Wolfgang Gallery is pleased to announce Deathbed Scene, a solo exhibition by Jacob Todd Broussard. Broussard earned his MFA in Painting and Printmaking from Yale University School of Art and is currently an Assistant Professor of Painting and Printmaking at Virginia Commonwealth University. He lives and works in Richmond, VA. This will be the artist’s first exhibition with the gallery.

Deathbed Scene is a continuation of Broussard’s research into the erasure of queer histories in his home region of the Gulf South. Faced with distortions and irretrievable losses in the archive, Broussard engages painting and collage to materialize an alternative, fantastic genealogy, weaving material from his own ancestry back into the folds of shared subcultural life.

Like the archive itself, Broussard’s latest body of work partakes of the strikingly fragmentary; yet, unlike the archivist who is bound by standards of preservation, the artist seeks to perform a transformation within the gaps of what is known. In his latest body of work, Broussard conjures Gulf Coast fisherman and visionary painter Forrest Bess (1911-1977) to hold a kind of dialogue on family, longing, sex, and death. Channeling Bess—in some surprisingly literal ways—Broussard explores queerness as a constant reconfiguration of self, desire, and loneliness.

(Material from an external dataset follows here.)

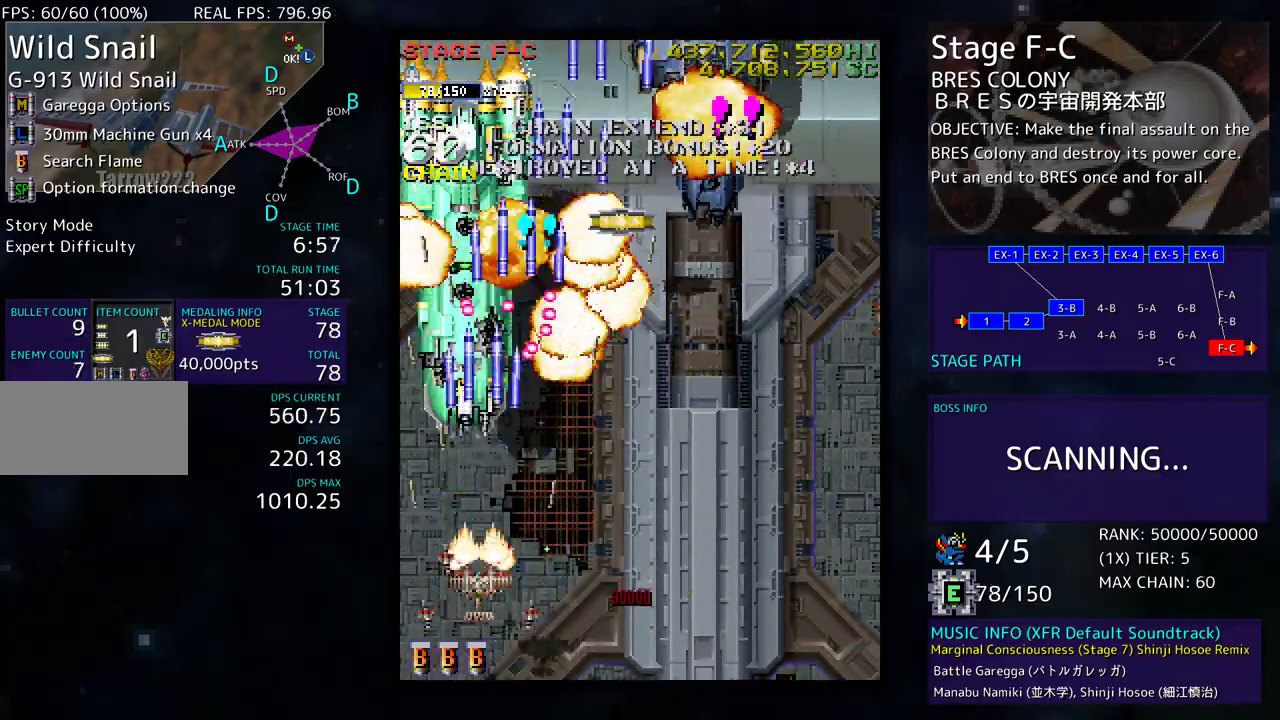
{"buttons": ["DPAD_DOWN", "DPAD_RIGHT"], "events": [[17, "DPAD_RIGHT", "down"], [250, "DPAD_RIGHT", "up"], [300, "DPAD_RIGHT", "down"]]}
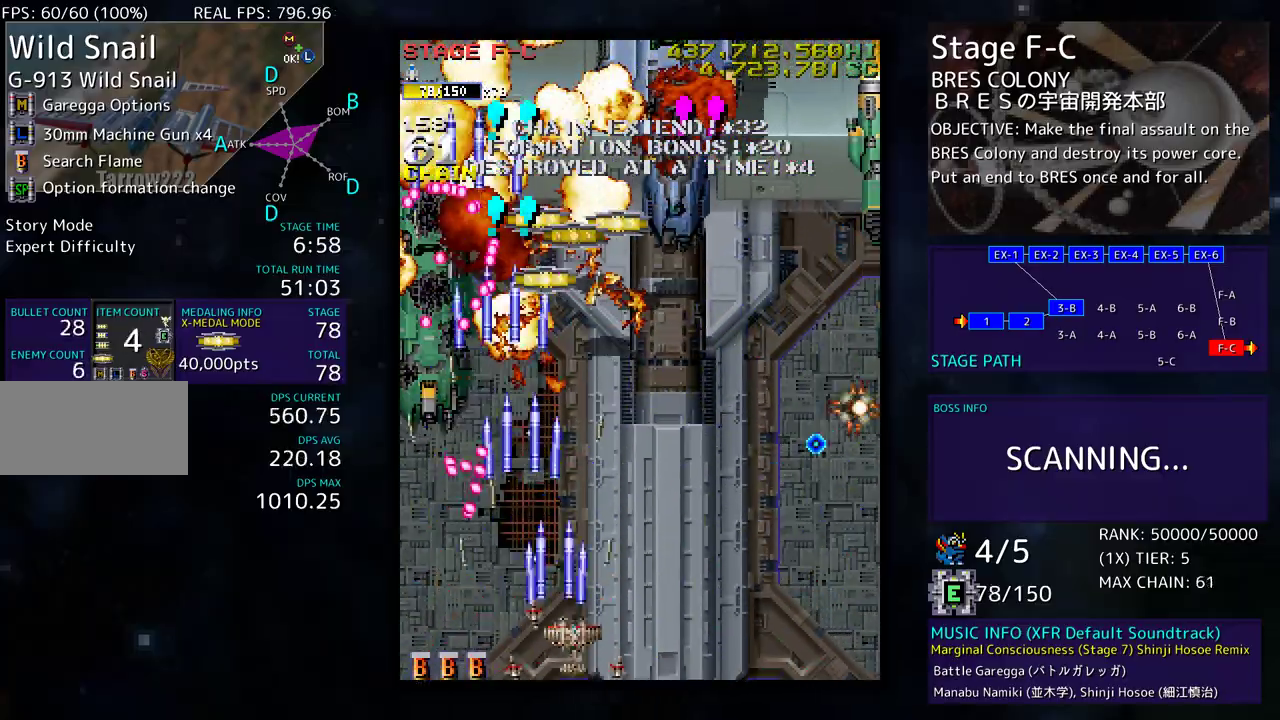
{"buttons": ["DPAD_RIGHT"], "events": [[83, "DPAD_DOWN", "up"], [183, "DPAD_RIGHT", "up"], [267, "DPAD_RIGHT", "down"], [383, "DPAD_RIGHT", "up"], [433, "DPAD_RIGHT", "down"]]}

Lodged somewhere between the real and imaginary, Broussard’s paintings feel as if they are staged in homes of the recently deceased. In his collage-based approach, the form of painting itself becomes something of a storage space, bearing the traces of one who sifts through disordered but meaningful ephemera. Found imagery collides polymorphously with memory, while vivid colors twist and refract from sources of light supernatural or artificial (in one painting, an old television screen projects Bess’s Untitled (No. 30) as it really appeared on Antiques Roadshow). Amplifying the strangeness in mundane instances of illumination, Broussard’s work subtly examines what might be read from interior spaces about our relationship to time.

For Broussard, painting represents an expressive mode of operation concerned with devotion, memory, nostalgia, and the spirit. In the dramatic deathbed trope of literature and film, close encounters with mortality bring haunting truths to light. Likewise, Broussard’s paintings visualize a pursuit of clarity and relation within the mire of a fragmented archive. The artist’s practice is nothing if not an earnest revaluation of being stranded in time.